Post No.: 0006
I don’t know why plant weeds are called ‘weeds’ because they are generally hardier than ‘regular plants’ – they can grow in the toughest environments and can be very fast-growing and fast-spreading. But then the strongest, in a world without human activity, aren’t always allowed to survive or thrive in the hands of humans (e.g. elephants with the longest tusks have been hunted by humans and made rare, and some relatively fragile species are conversely conserved when it may arguably be more effective to invest in protecting other flora, fauna or ecosystems more broadly). (This also highlights that a huge dose of pure environmental luck is relied upon, not just genetic fitness, in natural selection e.g. the healthiest humans may be conscripted against their own choice for war, or a meteorite could suddenly annihilate an island, or even nearly an entire world, full of vibrant and diverse life.)
There is no biological basis for defining weeds versus plants, or pests versus other animals – they’re just whatever we don’t particularly personally like or want – whatever plant or animal that’s in our way or competing for the same spaces or other resources as us (often as a result of our own short-sighted or careless actions in the past e.g. animals imported to tackle a ‘pest’ but then became ‘pests’ themselves, or stowaways via trading vessels to places where no natural predators for them are present). As propaganda, we give them different (derogatory) names to make them seem less friendly and more innocent for us to hate/destroy/get rid of them, including within a family, genus or species e.g. ‘pigeons’ versus ‘doves’. It’s the same way that humans dehumanise other groups of humans they don’t like with labels like ‘insurgents’ or ‘infidels’.
Some people ask what’s the point of certain animals or plants (from a biased human perspective, as if everything should exist to please humans)? But there’s no ultimate objective point to anyone or anything. And well humans are probably currently considered pests for much of the rest of the animal kingdom(!) If only the rest of the animal kingdom had voices, or we could hear and understand their voices. Woof.
If something (anything) that is so common is considered weak or inferior in terms of ‘survival of the fittest’ (by our own conception of what’s considered ‘fit’ – not nature’s conception) then consider why are they alive and why are they so common? Pests, weeds, immigrants (if you believe the propaganda of how many there supposedly are in your country) – they survive and thrive where they do, not because they are weak but, because they are equally survivally strong (if not stronger than what used to dominate in a particular environment if you believe they are ‘beating the ‘indigenous’ at their own game’). It’s simply survival of the fittest in its proper understanding, and they’re winning, or at least doing equally fine.
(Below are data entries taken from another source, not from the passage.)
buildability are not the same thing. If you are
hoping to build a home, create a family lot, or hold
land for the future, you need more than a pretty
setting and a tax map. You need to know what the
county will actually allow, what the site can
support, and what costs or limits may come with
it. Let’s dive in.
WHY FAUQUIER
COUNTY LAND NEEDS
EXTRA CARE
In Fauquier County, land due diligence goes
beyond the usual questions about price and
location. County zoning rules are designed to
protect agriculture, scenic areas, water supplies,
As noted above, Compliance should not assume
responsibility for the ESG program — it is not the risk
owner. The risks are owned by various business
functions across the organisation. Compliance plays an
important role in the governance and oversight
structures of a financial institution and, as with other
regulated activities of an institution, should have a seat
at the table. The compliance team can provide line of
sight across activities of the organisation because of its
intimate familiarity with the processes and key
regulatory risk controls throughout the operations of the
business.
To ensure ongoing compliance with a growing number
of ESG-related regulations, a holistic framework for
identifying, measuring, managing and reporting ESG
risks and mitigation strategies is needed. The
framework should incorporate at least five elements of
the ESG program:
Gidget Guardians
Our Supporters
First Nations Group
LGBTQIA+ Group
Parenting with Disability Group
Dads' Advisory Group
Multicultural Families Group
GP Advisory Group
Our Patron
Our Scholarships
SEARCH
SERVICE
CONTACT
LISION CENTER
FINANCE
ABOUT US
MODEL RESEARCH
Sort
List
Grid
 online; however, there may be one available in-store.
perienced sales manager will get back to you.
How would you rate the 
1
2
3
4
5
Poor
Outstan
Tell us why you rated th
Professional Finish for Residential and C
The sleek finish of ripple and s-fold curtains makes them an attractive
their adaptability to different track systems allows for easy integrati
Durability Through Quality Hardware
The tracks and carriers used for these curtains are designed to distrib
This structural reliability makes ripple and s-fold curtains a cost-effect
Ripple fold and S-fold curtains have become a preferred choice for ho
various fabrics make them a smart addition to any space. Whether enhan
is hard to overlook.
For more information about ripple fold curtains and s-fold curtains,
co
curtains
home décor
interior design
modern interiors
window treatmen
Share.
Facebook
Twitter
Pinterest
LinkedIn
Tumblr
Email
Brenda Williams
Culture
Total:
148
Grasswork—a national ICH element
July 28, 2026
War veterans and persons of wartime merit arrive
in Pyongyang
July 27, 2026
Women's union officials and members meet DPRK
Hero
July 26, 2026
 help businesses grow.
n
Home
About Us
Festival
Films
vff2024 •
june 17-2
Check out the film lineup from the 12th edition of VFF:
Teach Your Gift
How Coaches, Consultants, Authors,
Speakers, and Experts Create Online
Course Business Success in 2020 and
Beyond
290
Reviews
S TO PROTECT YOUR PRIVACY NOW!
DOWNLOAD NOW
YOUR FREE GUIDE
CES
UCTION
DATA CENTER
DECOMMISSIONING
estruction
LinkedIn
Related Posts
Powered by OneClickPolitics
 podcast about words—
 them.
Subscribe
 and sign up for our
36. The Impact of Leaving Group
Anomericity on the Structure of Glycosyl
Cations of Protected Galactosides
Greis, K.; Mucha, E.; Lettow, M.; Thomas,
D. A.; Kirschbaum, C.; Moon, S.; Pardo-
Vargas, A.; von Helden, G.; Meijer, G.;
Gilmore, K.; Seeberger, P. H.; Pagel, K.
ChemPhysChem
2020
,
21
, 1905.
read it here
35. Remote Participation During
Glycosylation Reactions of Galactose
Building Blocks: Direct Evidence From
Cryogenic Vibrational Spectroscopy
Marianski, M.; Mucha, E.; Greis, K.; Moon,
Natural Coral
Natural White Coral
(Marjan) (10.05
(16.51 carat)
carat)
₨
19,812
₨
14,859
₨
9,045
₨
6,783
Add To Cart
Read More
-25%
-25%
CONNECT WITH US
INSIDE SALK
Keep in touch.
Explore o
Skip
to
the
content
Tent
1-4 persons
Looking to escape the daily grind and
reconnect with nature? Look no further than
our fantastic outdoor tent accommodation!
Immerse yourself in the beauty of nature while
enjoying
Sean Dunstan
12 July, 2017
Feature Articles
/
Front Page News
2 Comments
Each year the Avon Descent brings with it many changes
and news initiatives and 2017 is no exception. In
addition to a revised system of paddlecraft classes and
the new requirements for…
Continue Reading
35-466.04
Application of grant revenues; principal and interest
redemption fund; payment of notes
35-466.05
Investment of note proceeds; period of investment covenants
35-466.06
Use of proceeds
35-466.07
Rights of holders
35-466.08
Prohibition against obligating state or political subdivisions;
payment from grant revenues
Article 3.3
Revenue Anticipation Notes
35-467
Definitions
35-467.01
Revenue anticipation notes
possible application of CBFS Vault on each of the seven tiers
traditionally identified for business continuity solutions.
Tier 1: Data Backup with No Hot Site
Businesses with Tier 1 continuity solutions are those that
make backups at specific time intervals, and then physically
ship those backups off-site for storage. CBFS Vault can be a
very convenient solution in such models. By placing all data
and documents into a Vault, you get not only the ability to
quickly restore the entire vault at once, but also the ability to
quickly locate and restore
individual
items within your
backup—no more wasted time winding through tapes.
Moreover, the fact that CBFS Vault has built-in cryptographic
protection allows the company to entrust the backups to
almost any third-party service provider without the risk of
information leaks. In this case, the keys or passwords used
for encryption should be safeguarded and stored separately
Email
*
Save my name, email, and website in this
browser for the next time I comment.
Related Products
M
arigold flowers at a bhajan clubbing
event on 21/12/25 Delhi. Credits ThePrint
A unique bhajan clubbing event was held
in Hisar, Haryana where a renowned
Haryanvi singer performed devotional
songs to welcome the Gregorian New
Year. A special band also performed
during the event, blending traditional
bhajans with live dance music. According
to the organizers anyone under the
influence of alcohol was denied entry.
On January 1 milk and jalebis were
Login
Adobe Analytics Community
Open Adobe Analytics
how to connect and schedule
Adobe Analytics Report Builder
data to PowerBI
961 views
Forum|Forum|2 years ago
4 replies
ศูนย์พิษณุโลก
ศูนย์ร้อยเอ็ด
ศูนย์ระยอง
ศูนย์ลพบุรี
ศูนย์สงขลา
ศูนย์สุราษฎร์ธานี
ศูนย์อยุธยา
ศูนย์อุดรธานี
Foxes, for instance, get a bad reputation simply because they are very smart and resourceful animals. Humans frequently hate smart creatures – they fear them; find them a threat. We may value rare things more but common things are favoured by wild, unfettered nature – logically so, otherwise they wouldn’t be so common (hence why any ‘racial supremacist’ from any ethnicity or group who thinks some other well-populated group is lacking, defective or substandard is being myopic and insular). Rare is indeed precious too though, so whether common or rare or anything in-between, everyone and everything has value.
Now whether or not we should actually fight against something that is strong, dominant or genuinely threatening, or help something weak and fragile, is a highly complicated issue that cannot be generalised. The main point here in this post is that we only want to aggressively or systematically get rid of certain things/groups because we find them threatening to us, and we only find strong things/groups threatening – things/groups we fear might actually be so strong that they could defeat us at our own game; hence racism, sexism, etc. is a fear of the strong – and racists, sexists, etc. unconsciously, if not consciously, actually consider themselves the weaker, inferior parties who don’t want to play the game on an equal footing with the strong hence wish to discriminate and handicap these other groups because that’s the only way they feel they can win against them.
We leave things that we don’t consider a threat to us just be (e.g. you’d leave a ladybird alone whilst you might want to shoo a potentially harmful species of spider away. Now if it’s a species of spider that hasn’t, couldn’t and therefore wouldn’t ever hurt you but you wanted to violently get rid of it nonetheless then your beliefs and behaviours speak 100% about you, and the spider would be 0% at fault (and by the way, spiders existed way before humans ever did on this planet so it’s not ‘your land’ – it’s shared)). Violence, exclusion or discrimination is thus always initiated by those who rightly or wrongly consider themselves weak, not strong, and who think they cannot lift themselves up so wish to take other people down.
Woof. As an animal myself, I love creatures of all colours and kinds! Anybody can be my friend and I welcome everybody big and small. I am strong enough to not consider anybody a threat to me, and I first see potential friends not foes.